After three years of construction, Western Canada Marine Response’s (WCMRC) new spill response base in Port Alberni is now fully operational.
The Port Alberni response base is now the primary spill response centre for spills on the west side of Vancouver Island, home to a warehouse, office and nine response vessels docked at new purpose-built moorage at the Water Street Dock on Harbour Road. The base has created 20 new full-time jobs in the area.
“Another two vessels are forward stationed in Ucluelet. The two locations provide initial rapid response for western Vancouver Island,” said Michael Lowry, senior manager of communications with WCMRC.
Lowry said the base is part of a larger spill response enhancement to meet the needs of the Trans Mountain expansion project. This larger expansion doubles WCMRC’s capacity and cuts mandated response times in half in South Coast waters.
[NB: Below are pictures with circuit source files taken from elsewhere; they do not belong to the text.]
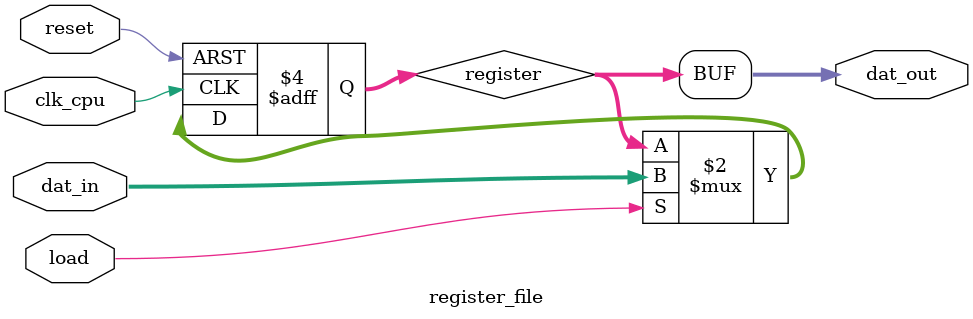
<source format=v>
/*

  register_file.v
  
  Represents one register with specified bit width.
  
  */
  
module register_file (
  input   clk_cpu,
  input   reset,
  input   load,
  input   [3:0] dat_in,
  output  [3:0] dat_out
);

  reg [3:0] register;
  
  always @(posedge clk_cpu or posedge reset) begin
    if (reset) begin
      register <= 4'd0;
    end else if (load) begin
      register <= dat_in;
    end
  end
  
  assign dat_out = register;

endmodule
</source>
As part of the larger expansion, a number of new bases have been constructed, the majority of which are located on Vancouver Island.
“Along with the other bases, Port Alberni provides capacity to support the delivery of equipment for a 2,500-tonne spill in the shipping lanes within six hours and has the capacity to support the delivery of equipment for a 20,000-tonne spill within 36 hours of activation,” Lowry said.
Lowry said the Port Alberni base has been involved in a couple of recent responses, including the Hocking Point spill on July 11, 2022. This spill was caused when a 34-foot gill-netter, the Robert Brian, sunk off Hocking Point near Nahmint Bay in Alberni Inlet with an estimated 500 litres of diesel fuel aboard.
According to WCMRC, the Canadian Coast Guard (CCG) was first to respond and deployed 250 feet of boom establishing initial containment.
The Western Canada Marine Response’s Port Alberni base also responded to the incident, marking their third marine oil spill since the base came online.
The base was tasked to tend to the boom already deployed by the CCG, line the boom with sorbents and recover soiled sorbents. Responding to the scene were the 38-foot landing craft Nootka Sentinel and three crew, the 26-foot workboat Sentinel 32 and three crew and a 30-foot boom skiff with 2,000 feet of boom and anchor kits to standby and only be deployed if needed.
On July 18, 2022, the Coast Guard requested WCMRC remove the containment boom and leave one marker buoy to the anchor line for reference, ending the incident response, according to the marine response agency.
Another recent incident that the WCMRC was tasked to respond to was a fuel oil spill seeping from a shipwreck in Nootka Sound near Bligh Island. The operation began in December 2020.
Lowry said when crew members aren’t responding to spills, they train with local contractors and field test protection strategies as part of WCMRC’s Coastal Response Program.
“We are so happy to be here and hope to be a positive addition in your community,” said Erik Bowkett, Port Alberni base operations manager. “I would like to acknowledge and thank locals for their patience and understanding while the base was constructed.”